§ **Listed entries**:
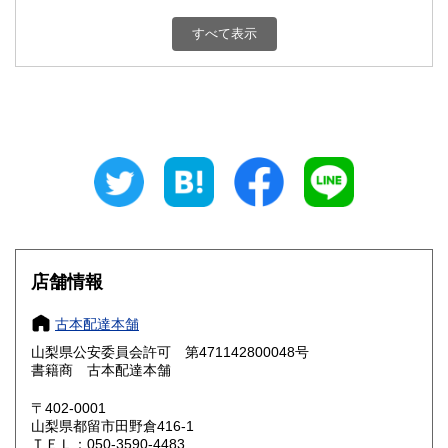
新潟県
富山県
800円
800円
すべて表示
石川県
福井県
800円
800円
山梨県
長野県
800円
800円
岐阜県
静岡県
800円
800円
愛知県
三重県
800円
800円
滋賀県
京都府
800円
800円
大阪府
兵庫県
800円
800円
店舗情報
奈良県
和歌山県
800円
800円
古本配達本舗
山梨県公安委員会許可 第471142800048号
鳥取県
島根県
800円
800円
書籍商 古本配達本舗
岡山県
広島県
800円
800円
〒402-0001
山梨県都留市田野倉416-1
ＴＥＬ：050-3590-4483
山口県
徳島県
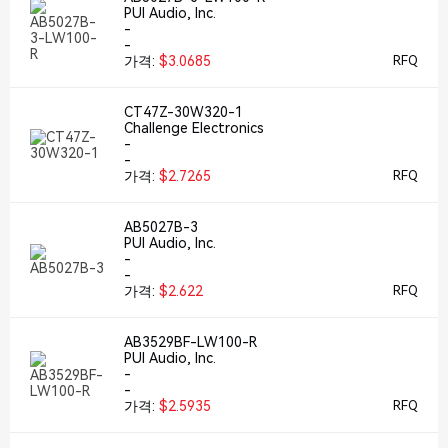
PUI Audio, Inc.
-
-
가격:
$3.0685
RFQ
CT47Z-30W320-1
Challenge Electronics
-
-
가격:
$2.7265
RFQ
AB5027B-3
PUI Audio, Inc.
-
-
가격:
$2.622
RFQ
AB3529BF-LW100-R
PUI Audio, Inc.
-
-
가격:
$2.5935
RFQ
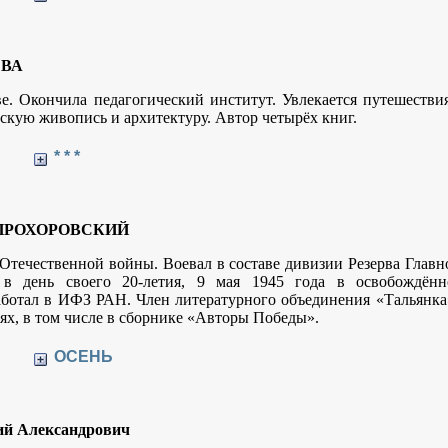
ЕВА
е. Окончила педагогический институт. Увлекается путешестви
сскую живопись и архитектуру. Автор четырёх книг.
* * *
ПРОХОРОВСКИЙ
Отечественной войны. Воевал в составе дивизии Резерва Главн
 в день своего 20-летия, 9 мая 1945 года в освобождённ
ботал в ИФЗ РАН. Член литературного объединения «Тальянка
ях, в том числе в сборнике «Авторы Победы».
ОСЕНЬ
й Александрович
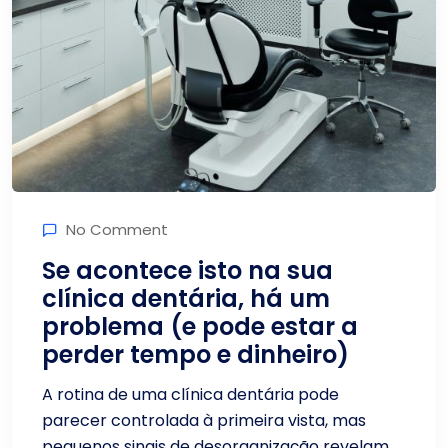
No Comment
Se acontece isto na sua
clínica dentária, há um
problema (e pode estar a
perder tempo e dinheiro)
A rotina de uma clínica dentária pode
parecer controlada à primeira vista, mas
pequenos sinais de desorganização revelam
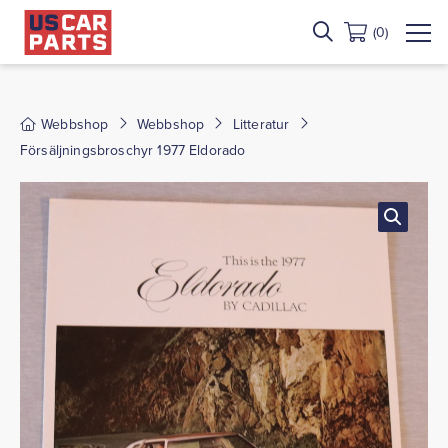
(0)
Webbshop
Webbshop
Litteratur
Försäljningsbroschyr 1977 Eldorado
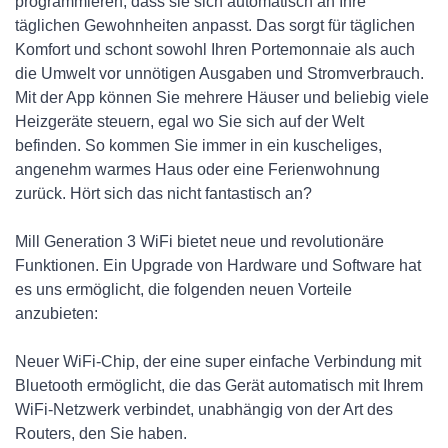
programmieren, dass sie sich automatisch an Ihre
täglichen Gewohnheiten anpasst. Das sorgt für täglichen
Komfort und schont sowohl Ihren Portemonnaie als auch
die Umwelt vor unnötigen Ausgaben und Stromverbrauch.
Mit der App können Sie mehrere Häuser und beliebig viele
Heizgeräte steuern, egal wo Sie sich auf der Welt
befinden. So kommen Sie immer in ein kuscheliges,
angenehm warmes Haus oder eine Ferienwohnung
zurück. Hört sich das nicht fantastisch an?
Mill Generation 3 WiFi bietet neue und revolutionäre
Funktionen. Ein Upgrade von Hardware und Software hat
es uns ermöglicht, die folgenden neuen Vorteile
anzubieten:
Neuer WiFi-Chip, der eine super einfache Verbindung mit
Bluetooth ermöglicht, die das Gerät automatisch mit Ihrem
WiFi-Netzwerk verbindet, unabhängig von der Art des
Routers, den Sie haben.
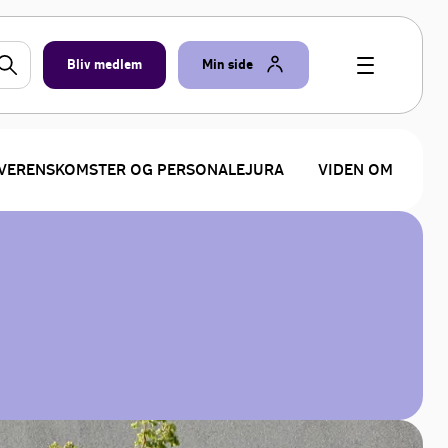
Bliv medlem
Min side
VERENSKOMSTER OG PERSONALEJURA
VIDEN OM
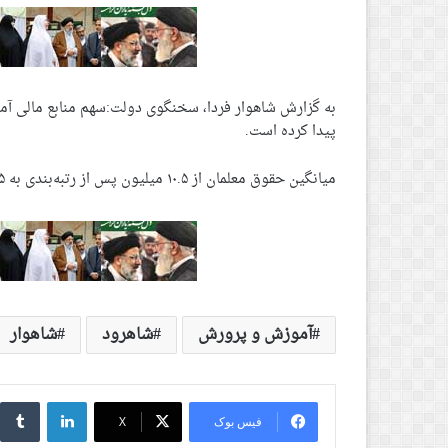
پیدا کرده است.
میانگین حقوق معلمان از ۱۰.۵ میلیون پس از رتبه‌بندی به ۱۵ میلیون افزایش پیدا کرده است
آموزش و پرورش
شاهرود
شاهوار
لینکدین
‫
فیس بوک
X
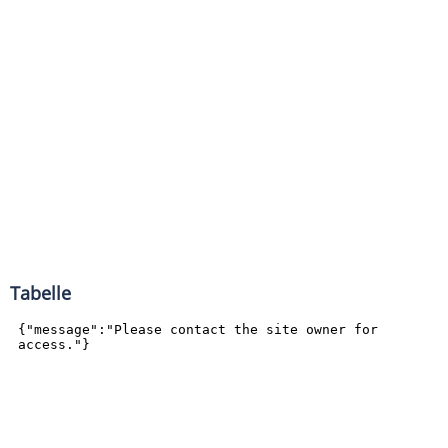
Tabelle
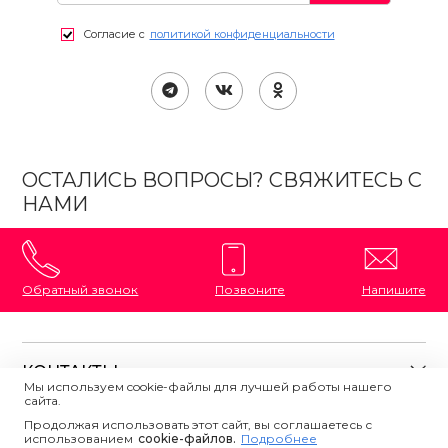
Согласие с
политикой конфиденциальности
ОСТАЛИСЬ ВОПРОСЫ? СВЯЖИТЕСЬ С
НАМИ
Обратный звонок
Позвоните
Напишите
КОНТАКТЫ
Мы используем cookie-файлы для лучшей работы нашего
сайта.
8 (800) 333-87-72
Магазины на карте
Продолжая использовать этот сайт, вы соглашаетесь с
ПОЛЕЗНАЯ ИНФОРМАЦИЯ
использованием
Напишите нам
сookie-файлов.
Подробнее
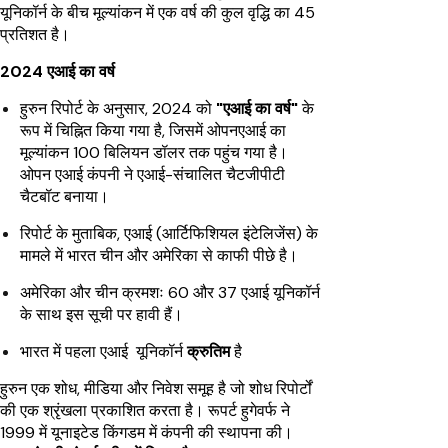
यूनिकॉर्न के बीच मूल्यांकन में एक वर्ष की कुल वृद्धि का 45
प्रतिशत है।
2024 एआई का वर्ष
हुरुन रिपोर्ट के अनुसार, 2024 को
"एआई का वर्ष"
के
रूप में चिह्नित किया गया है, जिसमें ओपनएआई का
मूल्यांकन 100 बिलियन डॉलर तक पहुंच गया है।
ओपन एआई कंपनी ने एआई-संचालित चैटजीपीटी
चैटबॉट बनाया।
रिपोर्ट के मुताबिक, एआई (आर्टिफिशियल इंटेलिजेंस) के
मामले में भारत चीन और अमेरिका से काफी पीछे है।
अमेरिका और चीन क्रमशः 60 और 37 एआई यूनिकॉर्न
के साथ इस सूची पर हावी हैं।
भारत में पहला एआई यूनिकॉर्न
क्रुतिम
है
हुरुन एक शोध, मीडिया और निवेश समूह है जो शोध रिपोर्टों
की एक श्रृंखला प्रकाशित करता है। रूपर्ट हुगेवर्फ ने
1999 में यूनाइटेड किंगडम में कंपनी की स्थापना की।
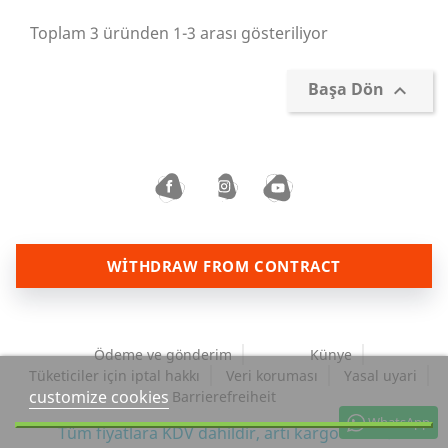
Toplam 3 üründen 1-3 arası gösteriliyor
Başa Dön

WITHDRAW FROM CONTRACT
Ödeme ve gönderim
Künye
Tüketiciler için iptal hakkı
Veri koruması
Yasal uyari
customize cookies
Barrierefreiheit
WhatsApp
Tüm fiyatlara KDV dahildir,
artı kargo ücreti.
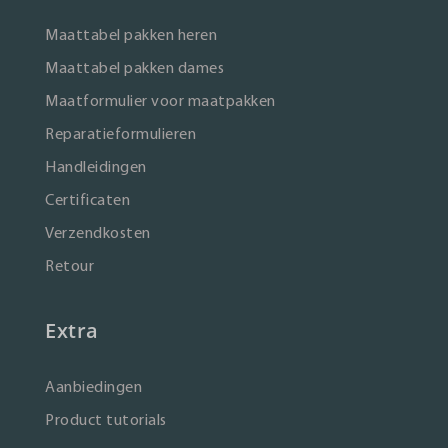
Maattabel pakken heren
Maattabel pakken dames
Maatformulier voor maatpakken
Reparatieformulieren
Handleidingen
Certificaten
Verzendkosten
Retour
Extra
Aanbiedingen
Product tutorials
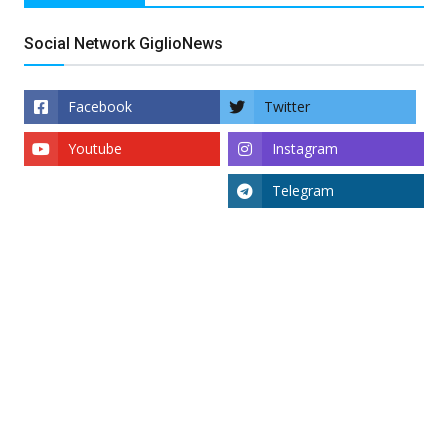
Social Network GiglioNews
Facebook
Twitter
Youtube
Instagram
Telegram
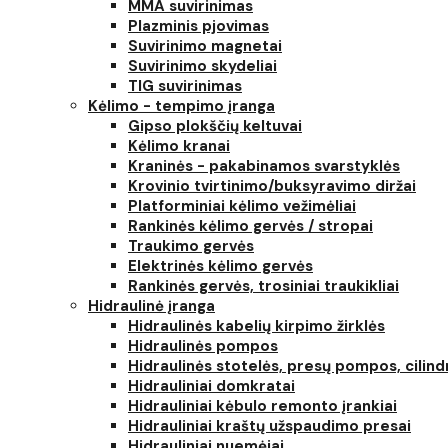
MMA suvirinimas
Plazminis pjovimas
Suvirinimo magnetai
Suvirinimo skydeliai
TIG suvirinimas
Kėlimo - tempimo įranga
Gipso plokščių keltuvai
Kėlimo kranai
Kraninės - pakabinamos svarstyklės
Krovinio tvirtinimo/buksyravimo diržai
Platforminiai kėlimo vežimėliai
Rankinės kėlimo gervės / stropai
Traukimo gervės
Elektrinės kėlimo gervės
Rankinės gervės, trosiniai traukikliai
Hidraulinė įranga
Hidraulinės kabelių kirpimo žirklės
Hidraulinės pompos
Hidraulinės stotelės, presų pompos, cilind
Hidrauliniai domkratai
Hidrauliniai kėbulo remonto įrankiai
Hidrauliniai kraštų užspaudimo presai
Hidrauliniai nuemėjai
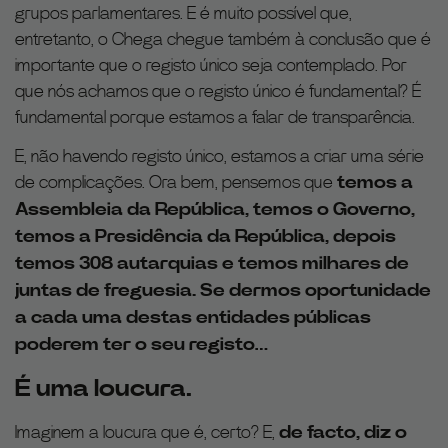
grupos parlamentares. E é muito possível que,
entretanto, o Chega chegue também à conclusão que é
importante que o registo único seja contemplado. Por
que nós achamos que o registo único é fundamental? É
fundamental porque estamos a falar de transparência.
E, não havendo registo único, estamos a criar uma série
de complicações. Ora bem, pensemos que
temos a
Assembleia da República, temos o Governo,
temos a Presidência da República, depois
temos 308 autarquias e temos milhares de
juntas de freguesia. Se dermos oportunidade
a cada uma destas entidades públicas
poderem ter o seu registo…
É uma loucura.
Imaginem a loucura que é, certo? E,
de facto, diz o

§ **Work task**: You need to copy every entry exactly, taking out only the pictures.

§ **Response area**:
新潟県
富山県
800円
800円
すべて表示
石川県
福井県
800円
800円
山梨県
長野県
800円
800円
岐阜県
静岡県
800円
800円
愛知県
三重県
800円
800円
滋賀県
京都府
800円
800円
大阪府
兵庫県
800円
800円
店舗情報
奈良県
和歌山県
800円
800円
古本配達本舗
山梨県公安委員会許可 第471142800048号
鳥取県
島根県
800円
800円
書籍商 古本配達本舗
岡山県
広島県
800円
800円
〒402-0001
山梨県都留市田野倉416-1
ＴＥＬ：050-3590-4483
山口県
徳島県
PUI Audio, Inc.
-
-
가격:
$3.0685
RFQ
CT47Z-30W320-1
Challenge Electronics
-
-
가격:
$2.7265
RFQ
AB5027B-3
PUI Audio, Inc.
-
-
가격:
$2.622
RFQ
AB3529BF-LW100-R
PUI Audio, Inc.
-
-
가격:
$2.5935
RFQ
ЕВА
е. Окончила педагогический институт. Увлекается путешестви
сскую живопись и архитектуру. Автор четырёх книг.
* * *
ПРОХОРОВСКИЙ
Отечественной войны. Воевал в составе дивизии Резерва Главн
 в день своего 20-летия, 9 мая 1945 года в освобождённ
ботал в ИФЗ РАН. Член литературного объединения «Тальянка
ях, в том числе в сборнике «Авторы Победы».
ОСЕНЬ
й Александрович
No Comment
Se acontece isto na sua
clínica dentária, há um
problema (e pode estar a
perder tempo e dinheiro)
A rotina de uma clínica dentária pode
parecer controlada à primeira vista, mas
pequenos sinais de desorganização revelam
(0)
Webbshop
Webbshop
Litteratur
Försäljningsbroschyr 1977 Eldorado
programmieren, dass sie sich automatisch an Ihre
täglichen Gewohnheiten anpasst. Das sorgt für täglichen
Komfort und schont sowohl Ihren Portemonnaie als auch
die Umwelt vor unnötigen Ausgaben und Stromverbrauch.
Mit der App können Sie mehrere Häuser und beliebig viele
Heizgeräte steuern, egal wo Sie sich auf der Welt
befinden. So kommen Sie immer in ein kuscheliges,
angenehm warmes Haus oder eine Ferienwohnung
zurück. Hört sich das nicht fantastisch an?
Mill Generation 3 WiFi bietet neue und revolutionäre
Funktionen. Ein Upgrade von Hardware und Software hat
es uns ermöglicht, die folgenden neuen Vorteile
anzubieten:
Neuer WiFi-Chip, der eine super einfache Verbindung mit
Bluetooth ermöglicht, die das Gerät automatisch mit Ihrem
WiFi-Netzwerk verbindet, unabhängig von der Art des
Routers, den Sie haben.
Bliv medlem
Min side
VERENSKOMSTER OG PERSONALEJURA
VIDEN OM
پیدا کرده است.
میانگین حقوق معلمان از ۱۰.۵ میلیون پس از رتبه‌بندی به ۱۵ میلیون افزایش پیدا کرده است
آموزش و پرورش
شاهرود
شاهوار
لینکدین
‫
فیس بوک
X
Tabelle
Согласие с
политикой конфиденциальности
ОСТАЛИСЬ ВОПРОСЫ? СВЯЖИТЕСЬ С
НАМИ
Обратный звонок
Позвоните
Напишите
КОНТАКТЫ
Мы используем cookie-файлы для лучшей работы нашего
сайта.
8 (800) 333-87-72
Магазины на карте
Продолжая использовать этот сайт, вы соглашаетесь с
ПОЛЕЗНАЯ ИНФОРМАЦИЯ
использованием
Напишите нам
сookie-файлов.
Подробнее
यूनिकॉर्न के बीच मूल्यांकन में एक वर्ष की कुल वृद्धि का 45
प्रतिशत है।
2024 एआई का वर्ष
हुरुन रिपोर्ट के अनुसार, 2024 को
"एआई का वर्ष"
के
रूप में चिह्नित किया गया है, जिसमें ओपनएआई का
मूल्यांकन 100 बिलियन डॉलर तक पहुंच गया है।
ओपन एआई कंपनी ने एआई-संचालित चैटजीपीटी
चैटबॉट बनाया।
रिपोर्ट के मुताबिक, एआई (आर्टिफिशियल इंटेलिजेंस) के
मामले में भारत चीन और अमेरिका से काफी पीछे है।
अमेरिका और चीन क्रमशः 60 और 37 एआई यूनिकॉर्न
के साथ इस सूची पर हावी हैं।
भारत में पहला एआई यूनिकॉर्न
क्रुतिम
है
हुरुन एक शोध, मीडिया और निवेश समूह है जो शोध रिपोर्टों
की एक श्रृंखला प्रकाशित करता है। रूपर्ट हुगेवर्फ ने
1999 में यूनाइटेड किंगडम में कंपनी की स्थापना की।
Toplam 3 üründen 1-3 arası gösteriliyor
Başa Dön

WITHDRAW FROM CONTRACT
Ödeme ve gönderim
Künye
Tüketiciler için iptal hakkı
Veri koruması
Yasal uyari
customize cookies
Barrierefreiheit
WhatsApp
Tüm fiyatlara KDV dahildir,
artı kargo ücreti.
Maattabel pakken heren
Maattabel pakken dames
Maatformulier voor maatpakken
Reparatieformulieren
Handleidingen
Certificaten
Verzendkosten
Retour
Extra
Aanbiedingen
Product tutorials
Social Network GiglioNews
Facebook
Twitter
Youtube
Instagram
Telegram
MMA suvirinimas
Plazminis pjovimas
Suvirinimo magnetai
Suvirinimo skydeliai
TIG suvirinimas
Kėlimo - tempimo įranga
Gipso plokščių keltuvai
Kėlimo kranai
Kraninės - pakabinamos svarstyklės
Krovinio tvirtinimo/buksyravimo diržai
Platforminiai kėlimo vežimėliai
Rankinės kėlimo gervės / stropai
Traukimo gervės
Elektrinės kėlimo gervės
Rankinės gervės, trosiniai traukikliai
Hidraulinė įranga
Hidraulinės kabelių kirpimo žirklės
Hidraulinės pompos
Hidraulinės stotelės, presų pompos, cilind
Hidrauliniai domkratai
Hidrauliniai kėbulo remonto įrankiai
Hidrauliniai kraštų užspaudimo presai
Hidrauliniai nuemėjai
grupos parlamentares. E é muito possível que,
entretanto, o Chega chegue também à conclusão que é
importante que o registo único seja contemplado. Por
que nós achamos que o registo único é fundamental? É
fundamental porque estamos a falar de transparência.
E, não havendo registo único, estamos a criar uma série
de complicações. Ora bem, pensemos que
temos a
Assembleia da República, temos o Governo,
temos a Presidência da República, depois
temos 308 autarquias e temos milhares de
juntas de freguesia. Se dermos oportunidade
a cada uma destas entidades públicas
poderem ter o seu registo…
É uma loucura.
Imaginem a loucura que é, certo? E,
de facto, diz o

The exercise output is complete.